>>>

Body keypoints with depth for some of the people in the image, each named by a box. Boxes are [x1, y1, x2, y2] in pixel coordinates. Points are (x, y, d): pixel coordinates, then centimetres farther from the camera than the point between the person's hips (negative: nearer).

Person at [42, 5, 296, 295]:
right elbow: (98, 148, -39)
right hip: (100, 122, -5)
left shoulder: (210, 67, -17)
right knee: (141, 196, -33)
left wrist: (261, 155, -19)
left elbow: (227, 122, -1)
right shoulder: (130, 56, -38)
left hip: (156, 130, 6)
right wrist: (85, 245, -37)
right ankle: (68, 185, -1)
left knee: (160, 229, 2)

<<<

● Exercise goal: Set down the whole listing again, exactly as shown above.

● Problem solution:
Body keypoints with depth for some of the people in the image, each named by a box. Boxes are [x1, y1, x2, y2] in pixel coordinates. Points are (x, y, d): pixel coordinates, then centimetres farther from the camera than the point between the person's hips (negative: nearer).

Person at [42, 5, 296, 295]:
right elbow: (98, 148, -39)
right hip: (100, 122, -5)
left shoulder: (210, 67, -17)
right knee: (141, 196, -33)
left wrist: (261, 155, -19)
left elbow: (227, 122, -1)
right shoulder: (130, 56, -38)
left hip: (156, 130, 6)
right wrist: (85, 245, -37)
right ankle: (68, 185, -1)
left knee: (160, 229, 2)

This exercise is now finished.